ASK THE THERAPIST
by William A. Henkin, Ph.D.
Copyright © 1998 by William A. Henkin
<Q> I'm a recent transplant from New York, where I was a member of The Eulenspiegel Society and spent a fair number of what would otherwise have been my idle evenings at Paddles, the Vault, and other places where leatherpeople congregate. I've been to several LILs (Living in Leather, the National Leather Association's annual conference WAH), Leatherfest a couple of times, a bunch of club runs, and generally have been around the scene for the past ten years. While I've noticed a lot of changes in the community, and while the community here is certainly different than it is in New York, one thing that has always seemed consistent in my leather experience is the quality of the people I meet. With few exceptions they have been considerably more intelligent, thoughtful, and all-around pleasant to know than most of the civilians I've met in the same period. Why do you suppose that is?
<A> Well, it might be because you're a swell fellow and attract only the best people to you. It could be because leatherfolk are a wonderful breed apart, and the world is poorer for failing to know us better. It could be because you have a bias in favor of people who share your fetishes and see mostly the good in anyone perceptive enough to join your club. I'm sure there are other possibilities as well, since your letter is not the first time I've heard someone talk about similar experiences, and in fact I said something like it in my own book.
But I also suspect that when you join any sub-culture organized around education and support, as most of the formal BDSM communities are, you enter a world that tacitly defines itself in more thoughtful ways than many communities do. Education and support specifically require some thoughtful efforts to work through, and participating with other people around common goals and interests encourages a pleasantness similar to what you might expect to find among people who negotiate and play with one another in intimate ways. You might also find something like it in certain spiritual communities or in some of the 12-Step groups, for instance, or in a group of people organized into a community theatre.
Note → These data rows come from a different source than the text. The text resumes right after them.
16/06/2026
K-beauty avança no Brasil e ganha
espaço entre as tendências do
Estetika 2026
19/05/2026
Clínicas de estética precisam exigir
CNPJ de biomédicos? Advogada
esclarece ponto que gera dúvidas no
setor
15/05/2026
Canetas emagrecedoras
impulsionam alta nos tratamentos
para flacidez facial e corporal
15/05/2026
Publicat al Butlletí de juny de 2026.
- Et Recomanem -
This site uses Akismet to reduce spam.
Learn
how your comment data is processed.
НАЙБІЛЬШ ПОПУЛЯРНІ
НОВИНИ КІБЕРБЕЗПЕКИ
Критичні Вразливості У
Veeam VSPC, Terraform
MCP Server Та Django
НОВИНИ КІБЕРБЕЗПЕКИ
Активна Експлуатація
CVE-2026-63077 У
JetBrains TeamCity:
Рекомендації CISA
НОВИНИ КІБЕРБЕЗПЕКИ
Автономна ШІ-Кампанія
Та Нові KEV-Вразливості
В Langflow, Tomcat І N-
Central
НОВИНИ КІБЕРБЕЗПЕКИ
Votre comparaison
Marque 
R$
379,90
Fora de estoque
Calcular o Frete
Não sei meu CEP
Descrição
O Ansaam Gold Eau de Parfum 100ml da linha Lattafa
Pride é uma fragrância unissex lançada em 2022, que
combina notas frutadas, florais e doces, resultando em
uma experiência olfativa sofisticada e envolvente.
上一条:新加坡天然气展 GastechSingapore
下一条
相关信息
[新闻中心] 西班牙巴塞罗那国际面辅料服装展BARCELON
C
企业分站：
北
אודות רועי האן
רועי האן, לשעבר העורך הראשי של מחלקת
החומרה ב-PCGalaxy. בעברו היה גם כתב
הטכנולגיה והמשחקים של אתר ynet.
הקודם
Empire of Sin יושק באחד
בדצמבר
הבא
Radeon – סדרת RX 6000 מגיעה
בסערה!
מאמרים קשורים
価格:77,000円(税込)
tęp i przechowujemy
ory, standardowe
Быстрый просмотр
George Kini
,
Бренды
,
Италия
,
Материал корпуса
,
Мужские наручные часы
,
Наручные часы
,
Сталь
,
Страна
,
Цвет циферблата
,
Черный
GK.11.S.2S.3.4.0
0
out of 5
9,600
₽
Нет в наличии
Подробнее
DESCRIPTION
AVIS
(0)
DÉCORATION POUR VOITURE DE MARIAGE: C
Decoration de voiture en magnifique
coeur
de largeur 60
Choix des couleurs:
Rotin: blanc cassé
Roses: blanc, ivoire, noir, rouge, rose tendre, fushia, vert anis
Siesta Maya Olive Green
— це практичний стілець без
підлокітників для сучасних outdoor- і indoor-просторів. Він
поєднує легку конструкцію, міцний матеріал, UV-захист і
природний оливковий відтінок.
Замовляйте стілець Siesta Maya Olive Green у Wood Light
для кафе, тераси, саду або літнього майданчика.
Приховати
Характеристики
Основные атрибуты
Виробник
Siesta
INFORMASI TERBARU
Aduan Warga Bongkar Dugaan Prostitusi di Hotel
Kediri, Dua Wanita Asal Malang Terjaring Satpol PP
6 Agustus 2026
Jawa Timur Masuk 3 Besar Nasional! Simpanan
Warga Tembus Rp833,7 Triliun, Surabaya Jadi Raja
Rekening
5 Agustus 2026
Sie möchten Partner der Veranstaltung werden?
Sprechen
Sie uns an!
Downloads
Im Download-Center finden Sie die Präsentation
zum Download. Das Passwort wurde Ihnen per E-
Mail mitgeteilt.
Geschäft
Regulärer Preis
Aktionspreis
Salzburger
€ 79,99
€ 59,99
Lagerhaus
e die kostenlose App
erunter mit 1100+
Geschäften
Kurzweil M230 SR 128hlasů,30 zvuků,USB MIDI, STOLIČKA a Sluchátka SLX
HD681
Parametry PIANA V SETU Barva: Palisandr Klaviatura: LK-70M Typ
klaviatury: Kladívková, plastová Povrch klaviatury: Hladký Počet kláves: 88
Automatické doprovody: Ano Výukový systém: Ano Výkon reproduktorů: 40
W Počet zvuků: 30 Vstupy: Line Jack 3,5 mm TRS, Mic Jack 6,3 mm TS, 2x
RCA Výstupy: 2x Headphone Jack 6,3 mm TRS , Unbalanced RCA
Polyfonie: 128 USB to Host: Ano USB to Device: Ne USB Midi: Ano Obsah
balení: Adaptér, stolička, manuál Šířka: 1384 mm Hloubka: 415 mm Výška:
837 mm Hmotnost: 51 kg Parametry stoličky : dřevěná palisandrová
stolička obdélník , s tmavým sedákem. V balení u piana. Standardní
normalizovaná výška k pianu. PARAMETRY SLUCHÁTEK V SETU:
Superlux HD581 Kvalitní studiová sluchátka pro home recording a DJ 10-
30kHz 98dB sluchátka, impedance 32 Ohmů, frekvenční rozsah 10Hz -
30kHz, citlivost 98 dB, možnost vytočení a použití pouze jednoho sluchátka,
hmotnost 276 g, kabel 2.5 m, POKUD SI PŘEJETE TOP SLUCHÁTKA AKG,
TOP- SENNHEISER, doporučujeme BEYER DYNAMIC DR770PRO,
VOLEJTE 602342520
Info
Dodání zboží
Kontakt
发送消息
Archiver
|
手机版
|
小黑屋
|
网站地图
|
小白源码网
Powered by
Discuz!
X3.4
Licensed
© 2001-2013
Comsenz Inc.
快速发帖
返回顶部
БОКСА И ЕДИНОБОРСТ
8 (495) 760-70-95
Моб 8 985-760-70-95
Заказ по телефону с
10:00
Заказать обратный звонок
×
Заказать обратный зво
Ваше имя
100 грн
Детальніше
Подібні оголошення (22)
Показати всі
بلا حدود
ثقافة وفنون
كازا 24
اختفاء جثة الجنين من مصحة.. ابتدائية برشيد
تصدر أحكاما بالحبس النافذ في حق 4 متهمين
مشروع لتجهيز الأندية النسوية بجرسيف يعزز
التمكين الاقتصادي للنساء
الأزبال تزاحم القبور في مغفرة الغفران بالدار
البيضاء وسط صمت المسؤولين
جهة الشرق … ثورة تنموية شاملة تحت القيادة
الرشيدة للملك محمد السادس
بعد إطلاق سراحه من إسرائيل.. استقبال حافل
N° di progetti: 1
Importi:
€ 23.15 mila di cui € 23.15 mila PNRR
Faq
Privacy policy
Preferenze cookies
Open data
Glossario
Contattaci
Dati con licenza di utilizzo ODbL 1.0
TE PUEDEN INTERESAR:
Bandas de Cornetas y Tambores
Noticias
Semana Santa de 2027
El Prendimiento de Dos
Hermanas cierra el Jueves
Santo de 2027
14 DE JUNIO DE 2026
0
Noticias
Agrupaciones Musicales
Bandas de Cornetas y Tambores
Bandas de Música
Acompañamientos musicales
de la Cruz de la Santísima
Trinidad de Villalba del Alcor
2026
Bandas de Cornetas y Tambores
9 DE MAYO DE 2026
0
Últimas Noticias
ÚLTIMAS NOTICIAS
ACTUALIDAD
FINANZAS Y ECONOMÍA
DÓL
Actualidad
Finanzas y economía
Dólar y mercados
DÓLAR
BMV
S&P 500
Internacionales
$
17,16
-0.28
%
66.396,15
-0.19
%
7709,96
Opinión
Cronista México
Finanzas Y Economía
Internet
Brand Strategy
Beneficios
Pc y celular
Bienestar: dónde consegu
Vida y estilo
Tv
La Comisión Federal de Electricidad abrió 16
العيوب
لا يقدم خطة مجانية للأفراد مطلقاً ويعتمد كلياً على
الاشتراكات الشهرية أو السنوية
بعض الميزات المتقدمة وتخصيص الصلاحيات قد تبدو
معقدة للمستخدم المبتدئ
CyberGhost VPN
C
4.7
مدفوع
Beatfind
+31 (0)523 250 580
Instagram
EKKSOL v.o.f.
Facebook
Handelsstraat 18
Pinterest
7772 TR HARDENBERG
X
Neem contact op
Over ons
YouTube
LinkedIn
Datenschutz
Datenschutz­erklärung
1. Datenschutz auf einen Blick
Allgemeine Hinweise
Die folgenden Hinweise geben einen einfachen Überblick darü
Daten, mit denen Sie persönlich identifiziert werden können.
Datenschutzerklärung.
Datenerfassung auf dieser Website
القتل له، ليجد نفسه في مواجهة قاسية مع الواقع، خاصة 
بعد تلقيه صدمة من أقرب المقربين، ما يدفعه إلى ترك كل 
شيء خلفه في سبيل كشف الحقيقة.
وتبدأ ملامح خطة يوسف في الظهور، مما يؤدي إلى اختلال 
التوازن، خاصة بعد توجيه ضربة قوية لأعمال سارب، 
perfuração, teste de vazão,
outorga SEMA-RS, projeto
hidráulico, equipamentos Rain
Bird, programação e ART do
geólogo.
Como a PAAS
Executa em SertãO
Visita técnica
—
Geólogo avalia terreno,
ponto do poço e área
In addition, I suspect that one of the things you specifically like in the BDSM communities is exactly that attention we have traditionally paid to education and support. But education and support are community enterprises that do not automatically come with the BDSM turf. There are plenty of people who share your fetishes who do not belong to Janus, Eulenspiegel, NLA, or any other part of the organized leather world. Some of them I know to be as nice and bright as the people you're referring to, and some have educated themselves about BDSM protocol, safety, and other relevant issues in ways that serve their needs. But others I know to be not more intelligent, thoughtful, or pleasant than a considerable number of civilians, and some few I have known to be conspicuously less intelligent, thoughtful, and pleasant than people I generally want to spend time with, regardless of their interests. Arguably, some of these latter people may not always practice BDSM as I understand it but that's grist for another column, if anyone asks the relevant question.
All in all, in the general run of human relations, and recognizing that no one person is a template for another, I'm persuaded that at least at deep levels like attracts like more often than opposites attract. Maybe you're just a nice guy after all, and so are we.